Ocho: Quizá el problema sea este: lo sagrado no puede ser representado desde lo sagrado. Entre otras razones, porque el hacerlo supone banalizarlo, revelarlo como un show que nos dice poco o nada. O quizá sea este otro: lo sagrado no está escindido de lo profano, surge naturalmente de él o no surge sino como una ingenua teatralidad culturalista. (En la película, la sacralidad reside mejor no en los rituales sino en el discurso final del gran capitán guaraní; o en las imágenes del brasileño duchándose, casi un bautizo de su nueva vida, en la cárcel con su guagua). O quizá este: la sacralización tiende a diluir lo político, a borrar la historia (casi ausente en la película). Resumiendo: la sacralización de lo sagrado allana el camino de la ideología y sus lugares comunes (“la limpia hoja de coca pisoteada por los blancos”, “la culpa es del imperialismo”, “la degradada modernidad viola a la madre tierra”, etc., etc.).

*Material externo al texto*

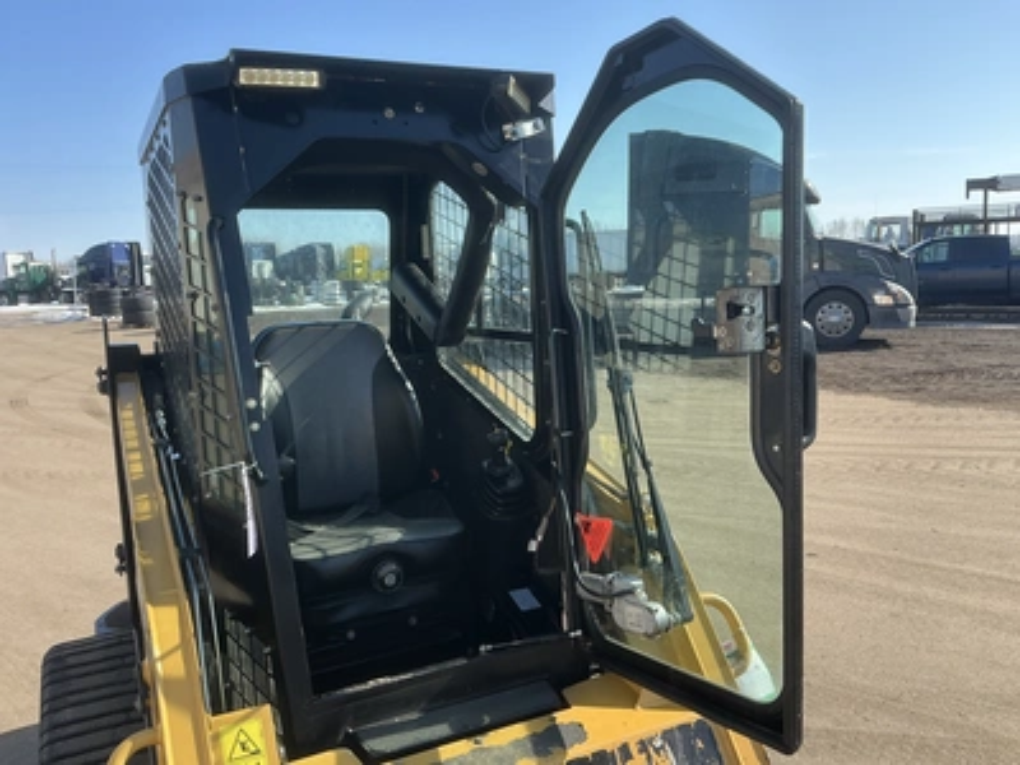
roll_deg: +0.5
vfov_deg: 49.7
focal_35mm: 28
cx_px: 510
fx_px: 825
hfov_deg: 63.4
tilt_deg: -5.2
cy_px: 382
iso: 25
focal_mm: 3
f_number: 1.8
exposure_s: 1/912
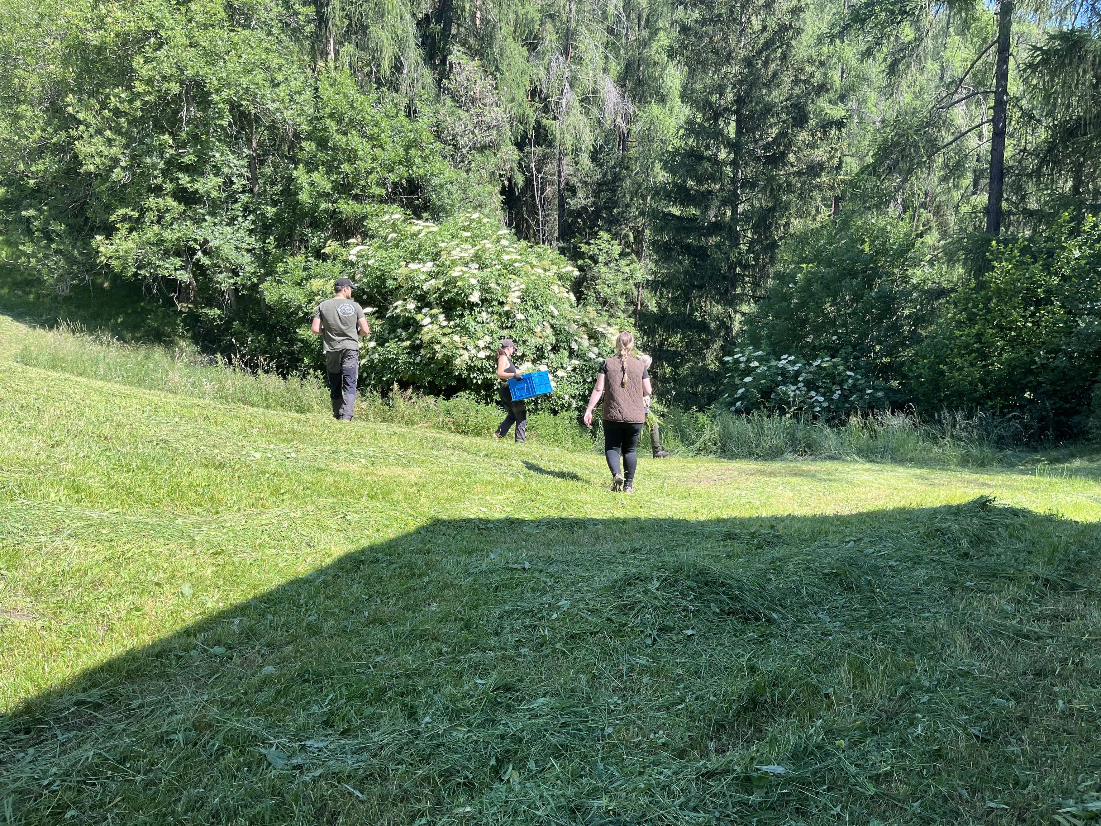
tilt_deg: -8.3
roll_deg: +0.7
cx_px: 550
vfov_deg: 53.1
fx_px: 827
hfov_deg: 67.3
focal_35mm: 26
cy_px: 413
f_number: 1.6
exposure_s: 1/913
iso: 50
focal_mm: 5.1
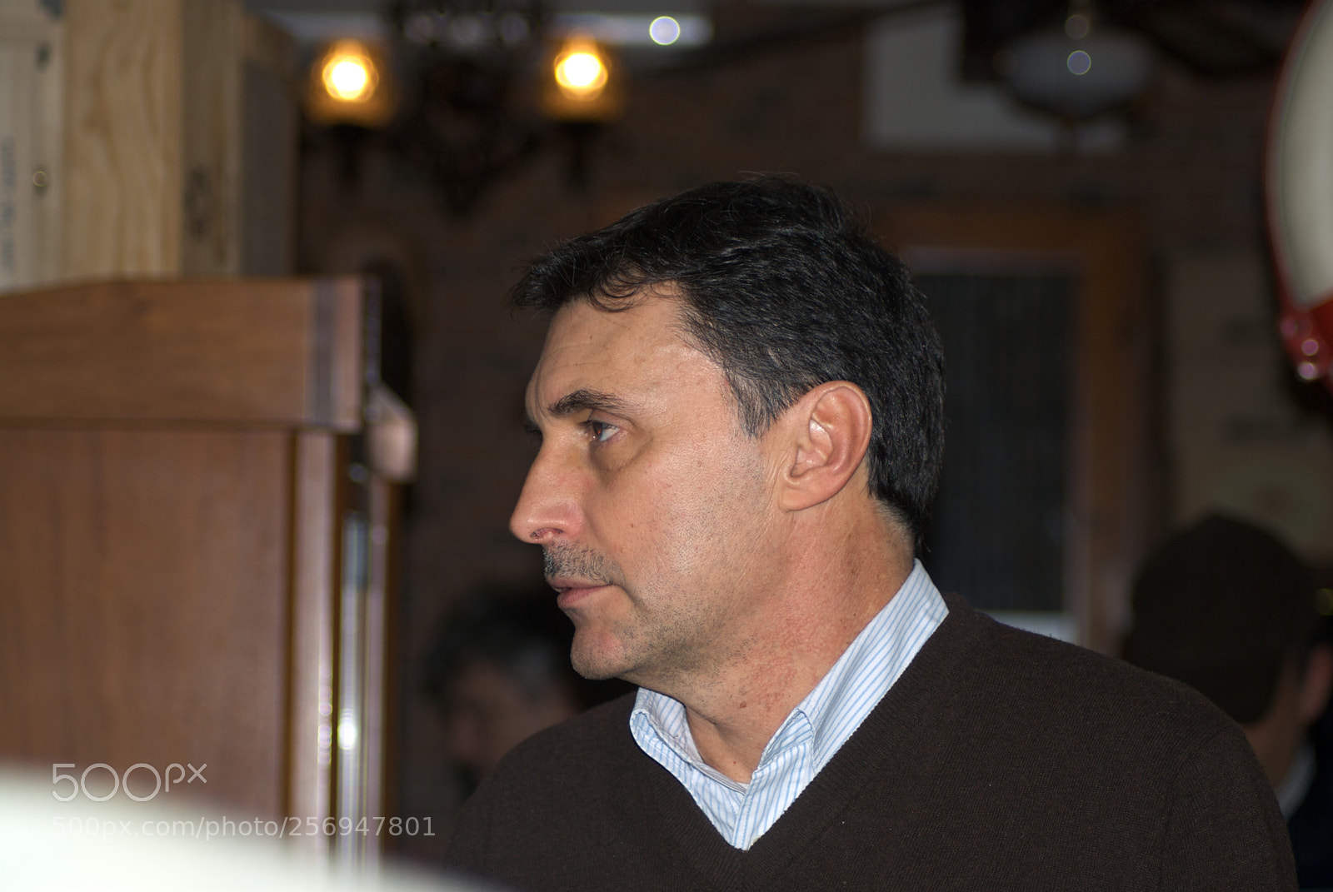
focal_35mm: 123
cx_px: 666
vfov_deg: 11.2
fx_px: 4560
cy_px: 446
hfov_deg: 16.6
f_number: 4
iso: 100
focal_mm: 82
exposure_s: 1/125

Y medio: La ética del documentalismo es una caminata sobre la cuerda floja. Por un lado, hay que estar dispuesto a dejarse cautivar por la abundancia de lo real, hay que abandonar lo que esperamos encontrar en ella para seguir las ambiguas pistas que nos ofrece. Por el otro, esa riqueza no necesariamente se nos brinda en bandeja de plata y requiere que la pasión indague, que no deje de preguntarse sobre lo que ve o le dicen, tiene que desconfiar de lo que se brinda simplemente como “experiencia”. En este difícil ejercicio ético, habría que celebrar los momentos en que López sale ileso.